As many of you are aware, muscles grow by repairing small micro-tears that occur on a cellular level during exercise as a result of the stimulus (overload) you give them, thus exercise a key component of muscle growth and without it your body wouldn’t have any cause for adaptation. Weight training is generally considered the best type of exercise to promote muscle growth, however high power anaerobic CV work can also have some muscle building affects as well. When the muscle experiences adequate stimulus/overload, blood flow to the area increases which allows for more nutrients to be delivered to the working areas, among the nutrients the necessary components for repair/growth/adaptation through the process known as protein synthesis.
For protein synthesis and muscle growth to occur, a number of components must be present. First, the muscle must have exercise-induced micro-injury. Second, naturally occurring hormones, including testosterone and growth hormones produced by the pituitary, must be present. Finally, you must have a diet containing sufficient protein. Protein is the basic building block of all of the body’s tissues, especially muscle. Proteins are made from amino acids, some of which the body can synthesise and some of which must be consumed in the diet.
You can increase your bodies ability/potency for protein synthesis by hitting as many Motor Units/Deep Muscle Fibres as possible. This is because you will for the body in to places it hasn’t been before, meaning that when it starts the adaptive process it will super compensate so that it can handle that amount of load the next time it comes around.
Protein synthesis is higher after you have exposed said muscles to the necessary overload and lasts anywhere from 24-48 hours after the workout, however there are various high level coaches and athletes that will recommend a higher frequency of training (daily or twice daily for example) to help keep the body in a more anabolic state. This is why you will find top level lifters train more than once per day, but you must also remember that they have the most optimal nutrition for them, not to mention their training is tailored perfectly to them as well.

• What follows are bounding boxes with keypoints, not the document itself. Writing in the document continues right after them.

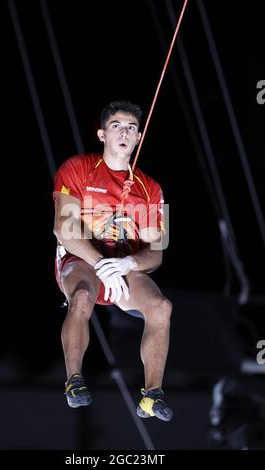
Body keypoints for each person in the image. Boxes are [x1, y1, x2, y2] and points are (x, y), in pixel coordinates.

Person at [53, 100, 173, 421]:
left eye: (132, 128)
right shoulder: (76, 168)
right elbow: (63, 230)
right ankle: (74, 381)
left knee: (162, 307)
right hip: (82, 259)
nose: (125, 132)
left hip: (123, 268)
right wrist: (100, 265)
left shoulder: (151, 188)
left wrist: (126, 265)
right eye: (117, 126)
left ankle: (152, 394)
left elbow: (155, 252)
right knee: (81, 296)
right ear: (102, 134)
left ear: (137, 139)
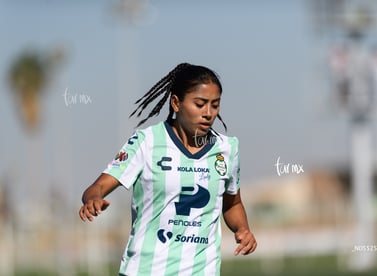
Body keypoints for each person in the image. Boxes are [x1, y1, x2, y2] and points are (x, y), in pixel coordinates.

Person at [79, 62, 257, 275]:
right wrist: (93, 199)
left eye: (215, 105)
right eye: (200, 104)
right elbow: (98, 186)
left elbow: (232, 203)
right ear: (176, 103)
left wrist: (242, 229)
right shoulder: (146, 142)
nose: (209, 113)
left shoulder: (227, 149)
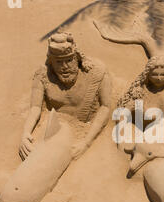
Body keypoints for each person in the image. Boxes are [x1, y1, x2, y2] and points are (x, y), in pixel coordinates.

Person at [19, 32, 112, 160]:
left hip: (82, 133)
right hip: (54, 130)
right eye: (58, 62)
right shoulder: (42, 75)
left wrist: (86, 142)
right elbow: (35, 107)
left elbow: (105, 107)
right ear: (51, 62)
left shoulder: (97, 73)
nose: (64, 67)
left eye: (69, 60)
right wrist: (25, 134)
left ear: (77, 58)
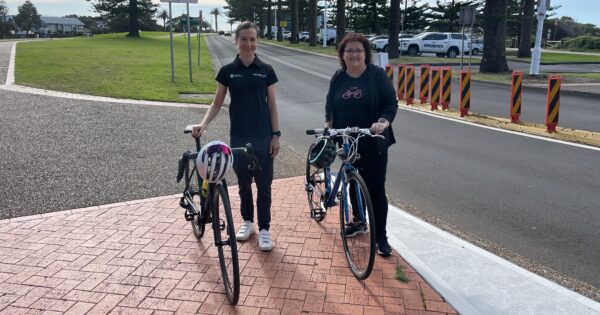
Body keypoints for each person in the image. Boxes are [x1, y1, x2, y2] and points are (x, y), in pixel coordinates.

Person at [192, 21, 280, 252]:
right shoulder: (228, 71)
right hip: (239, 137)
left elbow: (272, 107)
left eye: (253, 39)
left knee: (264, 186)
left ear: (256, 42)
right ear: (236, 41)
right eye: (244, 39)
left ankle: (264, 230)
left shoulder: (266, 70)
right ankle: (248, 222)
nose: (249, 44)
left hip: (263, 137)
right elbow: (217, 103)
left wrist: (276, 136)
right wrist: (203, 123)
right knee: (243, 184)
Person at [324, 33, 398, 257]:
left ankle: (381, 237)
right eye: (349, 51)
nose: (354, 54)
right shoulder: (338, 77)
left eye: (358, 50)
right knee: (352, 182)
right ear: (342, 55)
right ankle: (358, 221)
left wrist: (382, 123)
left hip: (372, 141)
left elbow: (390, 103)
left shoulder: (376, 75)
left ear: (366, 54)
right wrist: (329, 127)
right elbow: (330, 105)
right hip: (347, 139)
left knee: (375, 190)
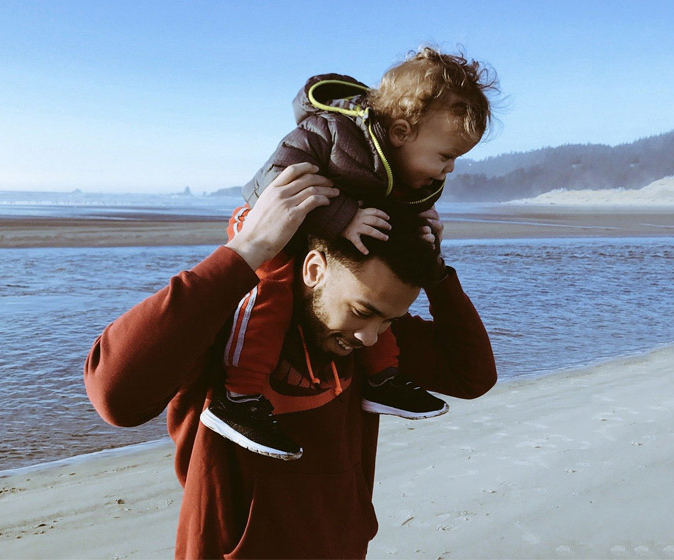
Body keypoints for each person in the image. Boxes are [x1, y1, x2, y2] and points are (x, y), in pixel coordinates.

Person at [84, 163, 497, 559]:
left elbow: (471, 375)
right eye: (363, 311)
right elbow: (115, 397)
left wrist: (436, 273)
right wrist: (245, 251)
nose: (370, 335)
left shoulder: (372, 337)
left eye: (390, 319)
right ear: (315, 269)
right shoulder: (228, 321)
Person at [207, 46, 498, 459]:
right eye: (446, 156)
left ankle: (382, 378)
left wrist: (425, 250)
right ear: (401, 132)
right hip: (269, 230)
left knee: (377, 305)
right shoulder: (331, 132)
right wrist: (342, 218)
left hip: (331, 246)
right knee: (269, 293)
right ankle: (239, 397)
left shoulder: (406, 173)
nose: (450, 169)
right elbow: (270, 182)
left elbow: (474, 375)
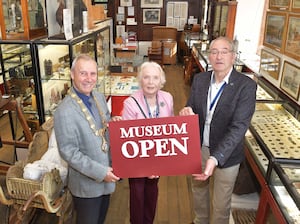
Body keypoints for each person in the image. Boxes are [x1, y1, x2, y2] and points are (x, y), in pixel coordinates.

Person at [179, 36, 257, 224]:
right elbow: (191, 108)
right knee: (198, 191)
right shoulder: (200, 79)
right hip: (199, 148)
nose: (218, 56)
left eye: (224, 52)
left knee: (221, 203)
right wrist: (186, 111)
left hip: (226, 155)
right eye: (214, 52)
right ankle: (200, 221)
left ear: (233, 56)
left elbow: (239, 127)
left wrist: (215, 158)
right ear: (209, 56)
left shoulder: (246, 86)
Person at [54, 54, 120, 224]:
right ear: (72, 74)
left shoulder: (98, 97)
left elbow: (102, 127)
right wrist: (101, 172)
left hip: (107, 177)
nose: (89, 79)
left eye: (93, 74)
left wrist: (114, 123)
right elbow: (68, 152)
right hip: (86, 186)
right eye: (83, 73)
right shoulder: (64, 110)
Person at [122, 61, 174, 224]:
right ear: (140, 80)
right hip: (137, 160)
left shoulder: (167, 98)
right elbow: (127, 139)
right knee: (137, 195)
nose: (151, 82)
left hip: (158, 158)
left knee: (152, 193)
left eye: (155, 78)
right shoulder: (130, 103)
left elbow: (170, 128)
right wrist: (145, 167)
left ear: (161, 81)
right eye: (146, 77)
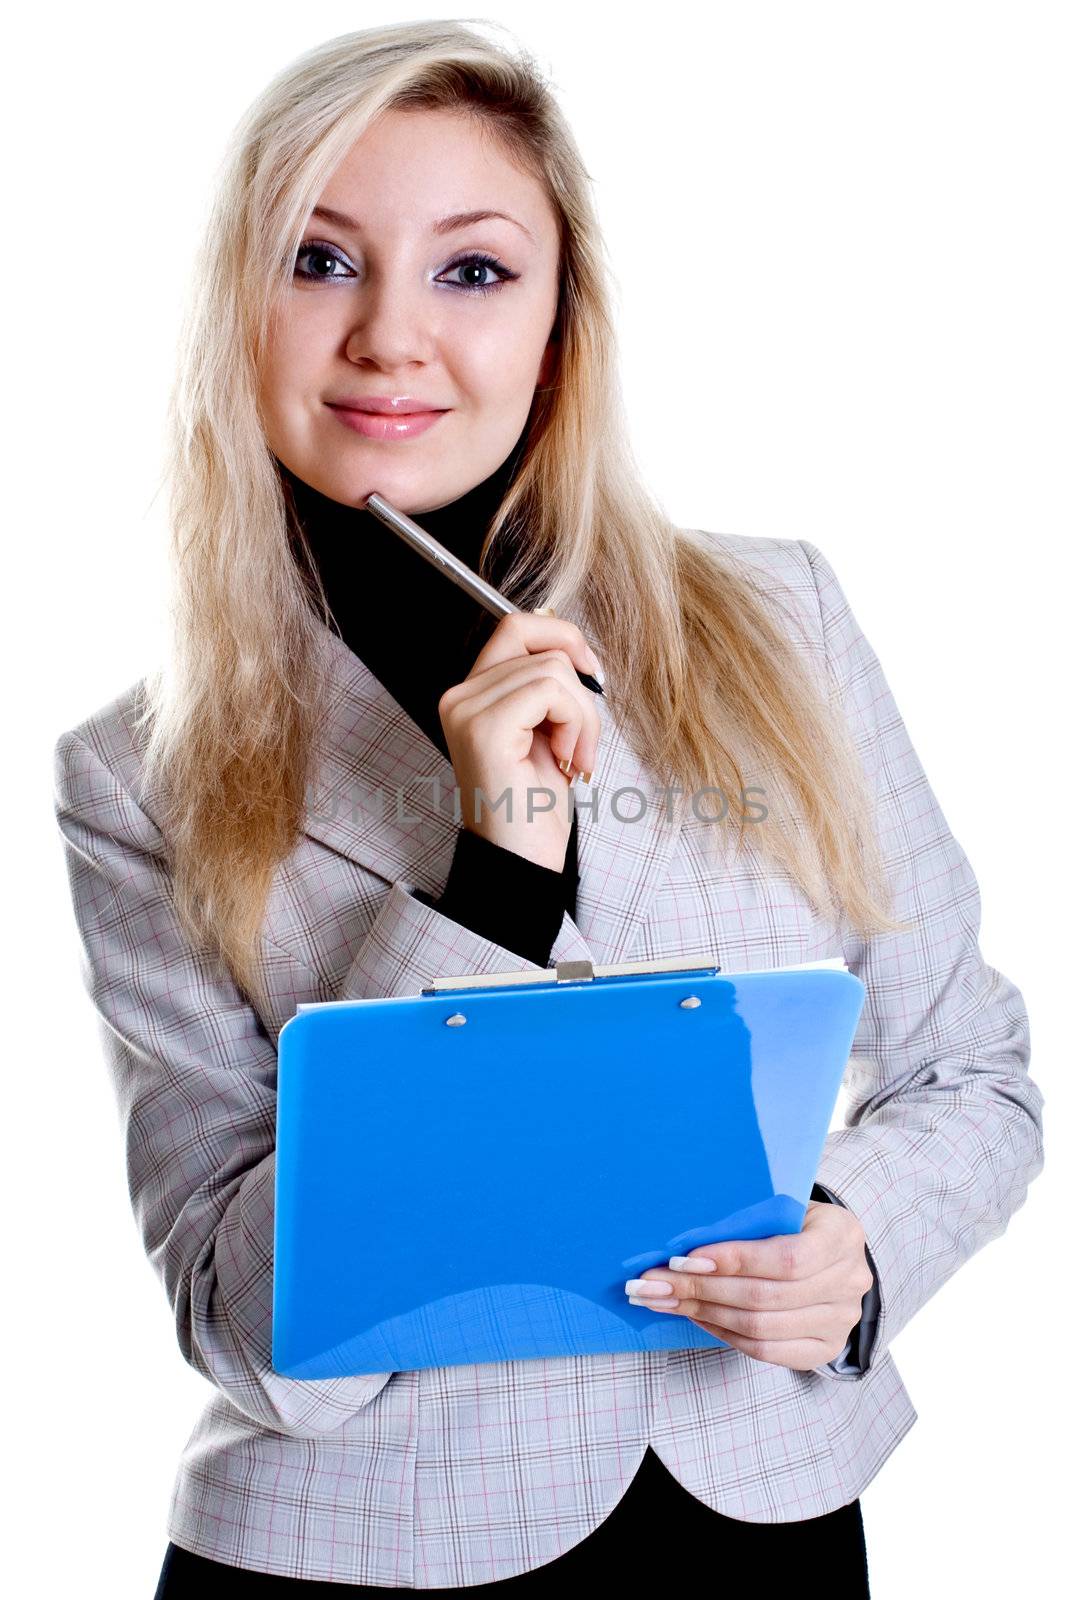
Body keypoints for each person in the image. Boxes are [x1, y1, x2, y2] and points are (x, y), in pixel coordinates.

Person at [52, 20, 1043, 1596]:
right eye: (319, 260)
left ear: (560, 323)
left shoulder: (781, 618)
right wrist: (489, 866)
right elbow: (261, 1337)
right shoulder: (140, 774)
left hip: (765, 1525)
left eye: (472, 270)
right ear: (236, 311)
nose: (389, 336)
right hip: (357, 1559)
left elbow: (977, 1070)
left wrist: (857, 1245)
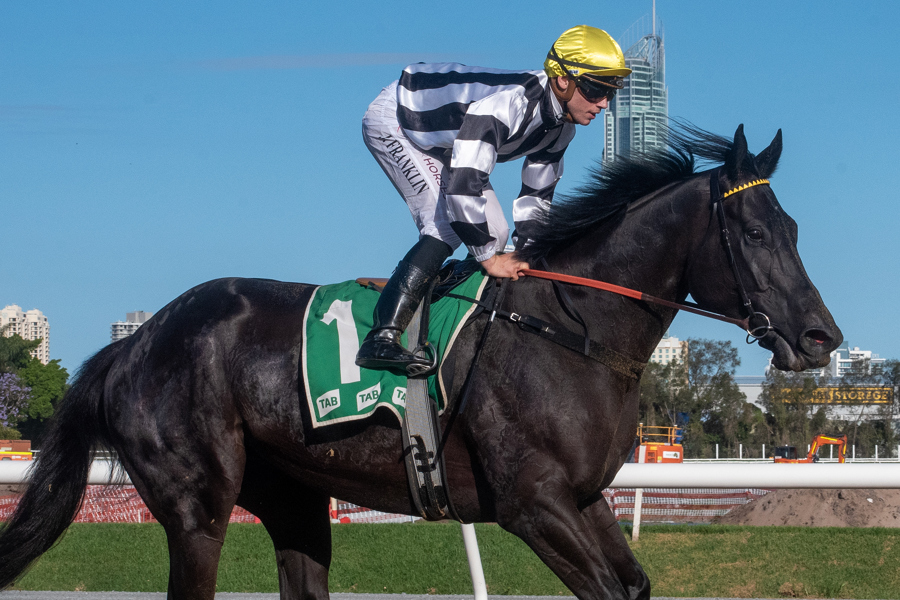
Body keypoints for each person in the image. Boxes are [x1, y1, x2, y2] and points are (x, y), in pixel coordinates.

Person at [356, 25, 631, 373]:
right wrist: (488, 260)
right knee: (447, 227)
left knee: (495, 234)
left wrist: (527, 256)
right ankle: (381, 337)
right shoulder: (510, 104)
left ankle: (440, 302)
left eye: (610, 93)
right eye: (596, 89)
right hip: (398, 120)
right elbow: (463, 185)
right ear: (563, 80)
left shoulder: (562, 129)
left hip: (446, 141)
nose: (603, 103)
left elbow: (536, 200)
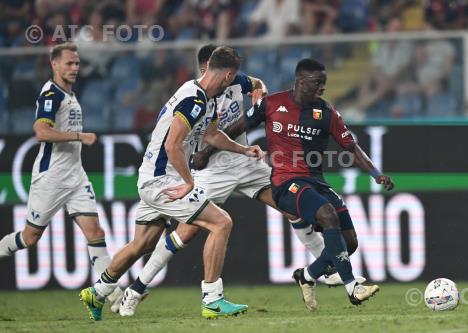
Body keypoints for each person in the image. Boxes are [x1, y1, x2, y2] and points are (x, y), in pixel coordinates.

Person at [117, 44, 366, 317]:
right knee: (187, 231)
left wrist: (260, 90)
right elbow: (199, 137)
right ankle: (137, 288)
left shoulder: (235, 81)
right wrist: (204, 154)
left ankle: (326, 270)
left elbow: (258, 83)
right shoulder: (200, 98)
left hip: (247, 165)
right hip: (214, 170)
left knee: (292, 202)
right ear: (204, 71)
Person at [79, 46, 264, 321]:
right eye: (233, 77)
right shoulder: (195, 100)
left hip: (154, 178)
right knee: (221, 222)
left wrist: (243, 149)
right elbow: (172, 144)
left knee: (142, 244)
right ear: (227, 76)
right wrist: (189, 182)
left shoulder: (207, 99)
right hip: (162, 181)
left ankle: (98, 291)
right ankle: (212, 299)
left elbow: (213, 136)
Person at [245, 58, 394, 310]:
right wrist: (209, 147)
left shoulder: (326, 112)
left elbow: (351, 147)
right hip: (285, 183)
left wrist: (376, 174)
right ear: (300, 81)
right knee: (327, 215)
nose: (322, 88)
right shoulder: (271, 104)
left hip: (316, 182)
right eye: (317, 83)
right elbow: (238, 126)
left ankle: (307, 276)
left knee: (350, 243)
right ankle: (352, 288)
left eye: (324, 83)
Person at [0, 42, 123, 310]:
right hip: (52, 177)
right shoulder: (51, 93)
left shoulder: (70, 94)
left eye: (77, 63)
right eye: (69, 63)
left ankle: (111, 295)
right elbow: (41, 132)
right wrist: (79, 135)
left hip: (75, 176)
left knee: (95, 231)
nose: (74, 68)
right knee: (30, 238)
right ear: (54, 64)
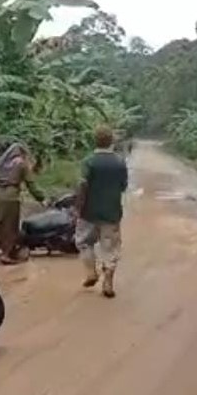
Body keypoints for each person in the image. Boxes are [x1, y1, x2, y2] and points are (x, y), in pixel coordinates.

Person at [75, 125, 129, 298]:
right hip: (112, 212)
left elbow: (82, 185)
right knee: (110, 247)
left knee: (84, 242)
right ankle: (108, 281)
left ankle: (91, 271)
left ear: (95, 140)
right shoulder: (120, 162)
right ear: (111, 141)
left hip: (88, 212)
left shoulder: (88, 161)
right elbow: (123, 187)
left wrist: (78, 207)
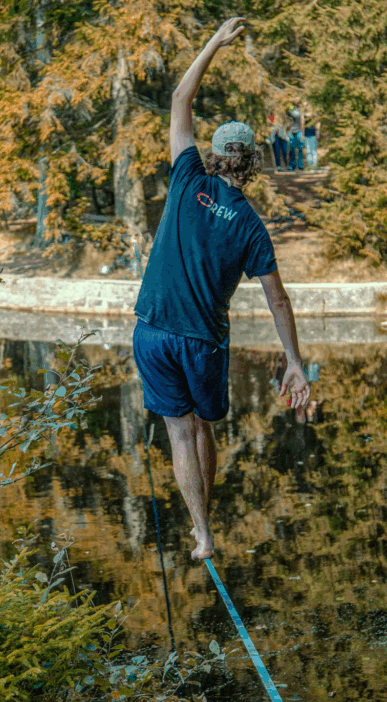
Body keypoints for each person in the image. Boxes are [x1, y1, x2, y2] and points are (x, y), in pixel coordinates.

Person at [132, 17, 311, 561]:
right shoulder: (253, 225)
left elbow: (180, 96)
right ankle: (204, 529)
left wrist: (213, 42)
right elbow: (277, 300)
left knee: (179, 434)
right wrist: (294, 362)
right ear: (251, 163)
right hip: (202, 342)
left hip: (152, 330)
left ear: (214, 154)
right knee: (204, 426)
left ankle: (201, 533)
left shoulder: (187, 175)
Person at [287, 104, 305, 171]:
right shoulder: (290, 107)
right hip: (291, 132)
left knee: (300, 149)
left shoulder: (300, 109)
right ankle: (292, 165)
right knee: (292, 150)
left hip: (298, 132)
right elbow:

When you take this concept int o account you will realise it’s not about smashing out 40sets in one workout for legs and waiting a week before training them again, it’s far more beneficial to train legs 4 times per week and do 10 sets per workout to increase the rate of protein synthesis and potential muscle growth.
If you can train a muscle every 2-3days you will find the optimal place for achieving your goal. Below is an example of how to get more frequency on your lifts using an upper/lower split based on those lucky enough to train twice per day (if you can train twice per day you can combine the workouts, you’ll just need to regulate the volume accordingly).
Day 1 – Lower AM – Quads, PM – Hamstring
Day 2 – Upper AM – Shoulders/Back, PM – Chest/Back
Day 4 – Lower AM – Quads, PM – Hamstring
Day 5 – Upper AM – Shoulders/Back, PM – Chest/Back
Day 7 – Repeat 2 on 1 off (Y).
Need a set and rep range?
7×5 on Compound Lifts – 1 lift per workout
4×12 on Accessory Lifts – 2 lifts per workout
What exercises could you use?
Quads – Squat, Lunge, Leg Extension.
Hamstring – Deadlift, Good Morning, Hamstring Curl.
Shoulders/Back – Press BB, Press DB, Lateral Raise – Super Set pressing with Pull Ups and Lateral Raise with Reverse Fly.
Chest/Back – Bench BB, Incline Flies or Press DB, Dips – Super Set bench/incline work with a rowing movement and dips with chins.
Frequency of training is key to increased protein synthesis however you must ensure you don’t do too much and exceed your ability to recover. You an achieve this by tracking all of your volume.